Die Landesapothekerkammer steht dem Modellprojekt durchaus offen gegenüber: „Es kommt natürlich darauf an, wie die Rezeptausstellung konkret geplant ist. Derzeit gelten in diesem Bereich sehr strikte Regeln, die niemand so einfach außer Kraft setzen kann. Wenn es hier vernünftige Lösungen gibt und auch unsere Aufsichtsbehörde grünes Licht gibt, werden wir uns konstruktiv an diesem Projekt beteiligen“, so Geschäftsführer Dr. Karsten Diers. Es gebe auf Landesebene diverse Gremien, die sich mit dem Thema Digitalisierung im Gesundheitswesen beschäftigten. In diesen Gremien arbeite die Kammer aktiv mit.

Diers: „Wenn bei telemedizinischen Projekten Rezepte ausgestellt werden sollen, betrifft das die Apotheken direkt. Deshalb müssen wir bei Überlegungen, die in diese Richtung gehen, selbstverständlich eingebunden werden. Da wir mit dem Sozialministerium regelmäßig im Austausch sind, bin ich mir sicher, dass es rechtzeitig zu Gesprächen auch in dieser Frage kommen wird. Mit einzelnen Teilnehmern an diesem Projekt fanden bereits Gespräche statt. Dass es ohne die Einbindung der Apotheken vor Ort nicht funktioniert, ist den Akteuren bewusst.“

Vom Grundsatz des persönlichen Arzt-Patienten-Kontakts vor einer Verordnung darf laut Gesetz nur „in begründeten Ausnahmefällen abgewichen werden“. Dies gilt insbesondere, wenn die Person dem Arzt aus einem vorangegangenen direkten Kontakt „hinreichend bekannt ist und es sich lediglich um die Wiederholung oder die Fortsetzung der Behandlung handelt.“ Dies ist beim DocDirekt-Konzept aber nicht der Fall.

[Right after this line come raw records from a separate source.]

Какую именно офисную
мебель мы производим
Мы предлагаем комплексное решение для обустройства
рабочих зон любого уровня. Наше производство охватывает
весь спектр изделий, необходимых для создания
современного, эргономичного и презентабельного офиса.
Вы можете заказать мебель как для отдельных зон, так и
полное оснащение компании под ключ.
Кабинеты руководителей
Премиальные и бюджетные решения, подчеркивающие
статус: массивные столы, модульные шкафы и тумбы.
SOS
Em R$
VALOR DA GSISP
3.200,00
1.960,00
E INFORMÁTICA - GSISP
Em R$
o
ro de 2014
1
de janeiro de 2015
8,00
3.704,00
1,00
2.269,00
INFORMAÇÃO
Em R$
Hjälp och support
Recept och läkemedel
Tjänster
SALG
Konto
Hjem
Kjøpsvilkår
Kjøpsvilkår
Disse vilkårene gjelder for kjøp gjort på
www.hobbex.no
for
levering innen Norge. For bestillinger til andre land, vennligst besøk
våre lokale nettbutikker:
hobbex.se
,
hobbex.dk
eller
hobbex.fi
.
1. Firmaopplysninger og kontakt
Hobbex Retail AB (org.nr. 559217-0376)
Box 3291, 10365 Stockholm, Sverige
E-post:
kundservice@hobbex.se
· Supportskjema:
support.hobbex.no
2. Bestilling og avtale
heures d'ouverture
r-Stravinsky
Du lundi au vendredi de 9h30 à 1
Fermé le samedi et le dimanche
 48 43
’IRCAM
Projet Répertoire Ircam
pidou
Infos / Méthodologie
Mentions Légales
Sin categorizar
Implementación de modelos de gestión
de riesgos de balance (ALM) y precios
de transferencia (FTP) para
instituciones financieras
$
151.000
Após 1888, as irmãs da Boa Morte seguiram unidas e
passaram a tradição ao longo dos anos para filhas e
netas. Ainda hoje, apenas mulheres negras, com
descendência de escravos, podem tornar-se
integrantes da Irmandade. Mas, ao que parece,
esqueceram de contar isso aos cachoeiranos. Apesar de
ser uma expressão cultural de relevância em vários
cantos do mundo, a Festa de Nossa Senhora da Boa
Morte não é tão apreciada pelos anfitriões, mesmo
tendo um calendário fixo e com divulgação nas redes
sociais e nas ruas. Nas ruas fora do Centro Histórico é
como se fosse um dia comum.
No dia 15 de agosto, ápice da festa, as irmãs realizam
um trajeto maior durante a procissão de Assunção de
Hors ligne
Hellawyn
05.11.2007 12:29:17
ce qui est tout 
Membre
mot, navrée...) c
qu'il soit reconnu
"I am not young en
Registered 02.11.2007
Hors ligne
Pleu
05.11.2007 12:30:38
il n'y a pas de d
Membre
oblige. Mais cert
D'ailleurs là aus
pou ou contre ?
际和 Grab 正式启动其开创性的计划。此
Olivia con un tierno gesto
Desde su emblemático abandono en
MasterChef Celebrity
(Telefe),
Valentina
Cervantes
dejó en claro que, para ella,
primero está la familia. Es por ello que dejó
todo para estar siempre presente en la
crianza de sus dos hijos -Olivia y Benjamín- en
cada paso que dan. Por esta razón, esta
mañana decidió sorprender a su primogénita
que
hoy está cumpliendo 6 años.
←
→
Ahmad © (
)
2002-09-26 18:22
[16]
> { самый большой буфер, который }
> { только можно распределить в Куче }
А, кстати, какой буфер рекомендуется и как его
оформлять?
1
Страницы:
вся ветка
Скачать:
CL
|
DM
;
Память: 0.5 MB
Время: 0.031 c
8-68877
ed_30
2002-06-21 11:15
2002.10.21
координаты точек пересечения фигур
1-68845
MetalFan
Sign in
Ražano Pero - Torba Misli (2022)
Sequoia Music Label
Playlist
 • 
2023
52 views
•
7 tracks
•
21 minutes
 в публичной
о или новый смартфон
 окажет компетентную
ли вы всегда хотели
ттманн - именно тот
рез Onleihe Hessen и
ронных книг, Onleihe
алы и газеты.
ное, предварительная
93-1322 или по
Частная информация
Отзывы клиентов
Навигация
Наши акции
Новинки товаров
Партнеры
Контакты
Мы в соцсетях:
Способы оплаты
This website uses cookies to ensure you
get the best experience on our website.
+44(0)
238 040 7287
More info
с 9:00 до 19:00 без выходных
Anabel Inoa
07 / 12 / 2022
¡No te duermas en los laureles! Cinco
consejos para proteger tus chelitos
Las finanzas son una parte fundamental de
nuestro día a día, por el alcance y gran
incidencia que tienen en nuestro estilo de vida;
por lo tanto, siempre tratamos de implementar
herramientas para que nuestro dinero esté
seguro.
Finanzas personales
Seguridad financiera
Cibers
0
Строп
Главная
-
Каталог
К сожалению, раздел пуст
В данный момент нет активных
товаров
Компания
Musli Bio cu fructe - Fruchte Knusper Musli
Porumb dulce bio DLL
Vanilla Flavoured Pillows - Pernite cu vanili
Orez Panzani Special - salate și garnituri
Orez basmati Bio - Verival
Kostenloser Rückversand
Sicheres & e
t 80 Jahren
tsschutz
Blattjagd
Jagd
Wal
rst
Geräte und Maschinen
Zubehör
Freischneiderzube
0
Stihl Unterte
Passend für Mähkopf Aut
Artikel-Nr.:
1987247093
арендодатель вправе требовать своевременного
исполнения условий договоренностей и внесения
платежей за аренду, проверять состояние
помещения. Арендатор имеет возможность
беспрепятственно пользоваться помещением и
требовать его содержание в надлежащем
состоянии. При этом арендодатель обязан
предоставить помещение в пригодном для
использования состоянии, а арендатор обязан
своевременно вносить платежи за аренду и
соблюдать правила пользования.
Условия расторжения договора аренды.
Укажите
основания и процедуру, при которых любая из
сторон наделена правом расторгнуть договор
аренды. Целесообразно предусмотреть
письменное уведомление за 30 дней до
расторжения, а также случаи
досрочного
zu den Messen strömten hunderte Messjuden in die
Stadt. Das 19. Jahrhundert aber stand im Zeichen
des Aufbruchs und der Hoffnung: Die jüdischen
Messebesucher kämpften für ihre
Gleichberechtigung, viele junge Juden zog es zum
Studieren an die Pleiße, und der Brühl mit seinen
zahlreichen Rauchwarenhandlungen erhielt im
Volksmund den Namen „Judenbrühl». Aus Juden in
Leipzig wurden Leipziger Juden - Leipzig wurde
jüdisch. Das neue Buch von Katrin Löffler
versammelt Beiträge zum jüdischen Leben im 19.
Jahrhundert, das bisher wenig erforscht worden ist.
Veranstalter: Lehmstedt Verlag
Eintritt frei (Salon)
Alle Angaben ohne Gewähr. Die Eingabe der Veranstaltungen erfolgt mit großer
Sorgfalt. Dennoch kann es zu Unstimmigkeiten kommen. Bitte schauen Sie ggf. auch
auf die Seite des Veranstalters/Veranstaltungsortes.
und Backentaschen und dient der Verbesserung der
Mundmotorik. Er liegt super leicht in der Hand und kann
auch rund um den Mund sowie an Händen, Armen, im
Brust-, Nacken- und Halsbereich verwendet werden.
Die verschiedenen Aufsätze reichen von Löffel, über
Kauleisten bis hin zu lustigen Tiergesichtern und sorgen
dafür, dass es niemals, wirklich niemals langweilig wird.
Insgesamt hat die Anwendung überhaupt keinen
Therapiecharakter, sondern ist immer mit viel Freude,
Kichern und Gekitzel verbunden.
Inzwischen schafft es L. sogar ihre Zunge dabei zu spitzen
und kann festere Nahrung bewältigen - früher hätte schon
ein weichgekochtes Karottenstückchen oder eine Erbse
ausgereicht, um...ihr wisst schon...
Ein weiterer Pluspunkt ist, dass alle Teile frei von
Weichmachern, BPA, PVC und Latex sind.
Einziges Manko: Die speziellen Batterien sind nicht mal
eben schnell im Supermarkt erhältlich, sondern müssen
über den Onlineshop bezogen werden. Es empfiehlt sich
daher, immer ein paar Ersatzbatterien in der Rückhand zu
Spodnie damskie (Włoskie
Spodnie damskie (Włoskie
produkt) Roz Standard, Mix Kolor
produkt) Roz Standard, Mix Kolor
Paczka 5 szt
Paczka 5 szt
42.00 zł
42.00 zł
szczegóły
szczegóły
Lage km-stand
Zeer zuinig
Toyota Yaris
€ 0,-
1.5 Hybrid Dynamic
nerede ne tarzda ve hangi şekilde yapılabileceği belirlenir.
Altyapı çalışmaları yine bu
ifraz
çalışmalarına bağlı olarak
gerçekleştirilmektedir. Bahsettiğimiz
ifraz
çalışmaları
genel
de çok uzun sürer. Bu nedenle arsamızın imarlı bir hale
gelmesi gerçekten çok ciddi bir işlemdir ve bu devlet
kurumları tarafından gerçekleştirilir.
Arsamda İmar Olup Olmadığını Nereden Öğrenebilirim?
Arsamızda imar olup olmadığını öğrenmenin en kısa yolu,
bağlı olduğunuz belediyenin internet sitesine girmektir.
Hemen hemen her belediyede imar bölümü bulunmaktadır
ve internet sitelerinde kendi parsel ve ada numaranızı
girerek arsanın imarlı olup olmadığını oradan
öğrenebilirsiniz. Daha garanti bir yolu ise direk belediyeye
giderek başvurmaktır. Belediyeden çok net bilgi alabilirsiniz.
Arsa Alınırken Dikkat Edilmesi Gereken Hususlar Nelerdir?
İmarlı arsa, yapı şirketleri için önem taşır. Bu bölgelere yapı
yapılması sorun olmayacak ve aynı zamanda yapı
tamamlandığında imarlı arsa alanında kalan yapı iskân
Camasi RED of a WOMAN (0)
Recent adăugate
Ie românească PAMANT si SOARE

Trotzdem hat sich die KV schon Gedanken gemacht, wie das mit dem E-Rezept aus der Telemedizin-Praxis ablaufen könnte. Per SMS könnte an einen Apotheker ein Autentifizierungscode für das E-Rezept gesendet werden. Damit könnte der Apotheker das Rezept abrufen. Solange das Zukunftsmusik bleibt, muss aber auch der Telemedizin-Patient weiterhin persönlich in der Praxis erscheinen und das Rezept abholen, so der KV-Sprecher.

50 Tele-Ärzte will die KV zum Start von DocDirket aufbieten. Derzeit werden mit den Ärzten die Verträge geschlossen. Die Kassenärzte werden speziell dafür geschult. Die KV versteht die Online-Sprechstunde als Ergänzung zum bisherigen Versorgungsangebot. Der Service ist für GKV-Versicherte kostenlos. Nach erfolgreicher Testphase ist vorgesehen, das Angebot sukzessive auch auf andere Regionen in Baden-Württemberg auszuweiten. Zur Realisierung des Modellprojekts hatte die Landesärztekammer bereits letztes Jahr die Berufsordnung geändert. Im Frühjahr will der Deutsche Ärztetag bundesweit den Weg für telemedizinische Behandlungen frei machen.